- _PROBLEM TO WORK ON_: Once the line containing "left ankle: (269, 191)" is found in the entries below, reproduce it and every line after it, stopping at and including the line containing "left hip: (35, 150)"; reproduce nothing else, and keep each line exact.

────────

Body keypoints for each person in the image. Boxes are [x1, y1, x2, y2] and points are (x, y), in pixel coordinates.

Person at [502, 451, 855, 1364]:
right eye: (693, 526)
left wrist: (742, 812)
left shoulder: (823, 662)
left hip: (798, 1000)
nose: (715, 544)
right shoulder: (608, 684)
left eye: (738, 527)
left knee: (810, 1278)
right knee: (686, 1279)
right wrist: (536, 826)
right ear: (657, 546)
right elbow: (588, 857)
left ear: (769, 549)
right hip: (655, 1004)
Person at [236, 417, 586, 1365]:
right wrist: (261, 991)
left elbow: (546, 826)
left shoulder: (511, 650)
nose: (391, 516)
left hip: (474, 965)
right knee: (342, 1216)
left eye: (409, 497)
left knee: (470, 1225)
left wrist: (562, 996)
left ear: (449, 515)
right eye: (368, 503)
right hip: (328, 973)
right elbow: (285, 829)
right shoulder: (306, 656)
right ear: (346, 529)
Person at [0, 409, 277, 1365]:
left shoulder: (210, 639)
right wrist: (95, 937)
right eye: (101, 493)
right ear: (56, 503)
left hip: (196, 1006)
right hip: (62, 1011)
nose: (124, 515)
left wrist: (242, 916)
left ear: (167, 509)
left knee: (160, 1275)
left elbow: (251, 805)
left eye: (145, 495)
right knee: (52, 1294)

────────

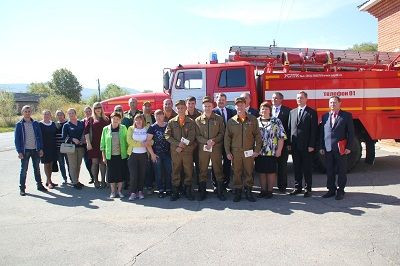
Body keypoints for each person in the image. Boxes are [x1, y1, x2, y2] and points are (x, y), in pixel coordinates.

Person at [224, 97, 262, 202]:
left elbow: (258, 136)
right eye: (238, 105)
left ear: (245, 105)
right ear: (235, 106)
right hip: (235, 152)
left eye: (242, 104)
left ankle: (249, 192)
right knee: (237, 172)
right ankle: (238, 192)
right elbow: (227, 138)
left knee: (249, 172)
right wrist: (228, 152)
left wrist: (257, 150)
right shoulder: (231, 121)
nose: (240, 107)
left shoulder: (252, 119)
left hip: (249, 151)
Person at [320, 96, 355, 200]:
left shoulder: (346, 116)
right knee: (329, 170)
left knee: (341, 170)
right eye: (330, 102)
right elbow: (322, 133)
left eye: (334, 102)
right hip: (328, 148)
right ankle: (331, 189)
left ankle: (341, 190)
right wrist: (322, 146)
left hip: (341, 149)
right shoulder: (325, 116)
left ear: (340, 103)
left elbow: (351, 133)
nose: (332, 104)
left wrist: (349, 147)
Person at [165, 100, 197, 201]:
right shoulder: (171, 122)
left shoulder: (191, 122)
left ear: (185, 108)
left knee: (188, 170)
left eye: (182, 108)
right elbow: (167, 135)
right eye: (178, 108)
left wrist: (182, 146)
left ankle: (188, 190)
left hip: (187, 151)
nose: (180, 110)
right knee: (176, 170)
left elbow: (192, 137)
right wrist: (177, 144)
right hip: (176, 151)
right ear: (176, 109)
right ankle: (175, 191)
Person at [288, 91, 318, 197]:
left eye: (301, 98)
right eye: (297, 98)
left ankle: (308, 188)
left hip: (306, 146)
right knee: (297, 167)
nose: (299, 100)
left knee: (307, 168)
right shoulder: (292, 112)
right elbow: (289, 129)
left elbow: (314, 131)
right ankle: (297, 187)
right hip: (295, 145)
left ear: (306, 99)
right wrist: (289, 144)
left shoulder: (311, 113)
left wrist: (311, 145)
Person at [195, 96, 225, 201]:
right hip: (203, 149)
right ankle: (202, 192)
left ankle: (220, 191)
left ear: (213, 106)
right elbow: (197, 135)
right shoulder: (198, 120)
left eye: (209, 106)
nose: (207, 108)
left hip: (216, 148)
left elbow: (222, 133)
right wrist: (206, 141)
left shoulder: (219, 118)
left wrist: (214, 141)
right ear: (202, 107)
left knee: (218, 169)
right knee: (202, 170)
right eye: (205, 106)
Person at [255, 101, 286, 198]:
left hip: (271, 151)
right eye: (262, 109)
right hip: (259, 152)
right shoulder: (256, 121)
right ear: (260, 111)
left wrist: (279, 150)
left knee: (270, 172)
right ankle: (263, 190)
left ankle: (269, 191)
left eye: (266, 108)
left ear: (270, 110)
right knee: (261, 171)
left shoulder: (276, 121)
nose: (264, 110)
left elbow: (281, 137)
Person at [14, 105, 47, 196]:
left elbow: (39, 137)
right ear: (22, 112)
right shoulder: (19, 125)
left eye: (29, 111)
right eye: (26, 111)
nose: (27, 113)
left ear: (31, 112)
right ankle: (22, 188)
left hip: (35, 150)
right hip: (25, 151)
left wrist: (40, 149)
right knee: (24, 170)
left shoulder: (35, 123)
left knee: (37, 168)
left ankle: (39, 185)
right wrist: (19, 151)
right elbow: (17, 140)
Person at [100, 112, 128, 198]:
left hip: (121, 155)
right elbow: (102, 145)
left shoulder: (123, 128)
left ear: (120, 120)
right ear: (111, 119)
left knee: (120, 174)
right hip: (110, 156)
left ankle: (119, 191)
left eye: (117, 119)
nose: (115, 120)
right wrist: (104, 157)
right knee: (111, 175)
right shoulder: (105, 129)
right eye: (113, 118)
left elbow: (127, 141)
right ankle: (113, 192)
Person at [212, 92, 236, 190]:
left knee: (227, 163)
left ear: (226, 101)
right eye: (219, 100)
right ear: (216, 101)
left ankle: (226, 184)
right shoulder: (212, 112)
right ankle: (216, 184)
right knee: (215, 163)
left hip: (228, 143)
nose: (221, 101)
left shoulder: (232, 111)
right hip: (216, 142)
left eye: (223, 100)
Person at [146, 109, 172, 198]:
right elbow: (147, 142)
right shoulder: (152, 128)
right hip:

────────

- _ANSWER BOX_:
left ankle: (269, 191)
left eye: (266, 108)
left ear: (270, 110)
right knee: (261, 171)
left shoulder: (276, 121)
nose: (264, 110)
left elbow: (281, 137)
Person at [14, 105, 47, 196]:
left elbow: (39, 137)
right ear: (22, 112)
right shoulder: (19, 125)
left eye: (29, 111)
right eye: (26, 111)
nose: (27, 113)
left ear: (31, 112)
right ankle: (22, 188)
left hip: (35, 150)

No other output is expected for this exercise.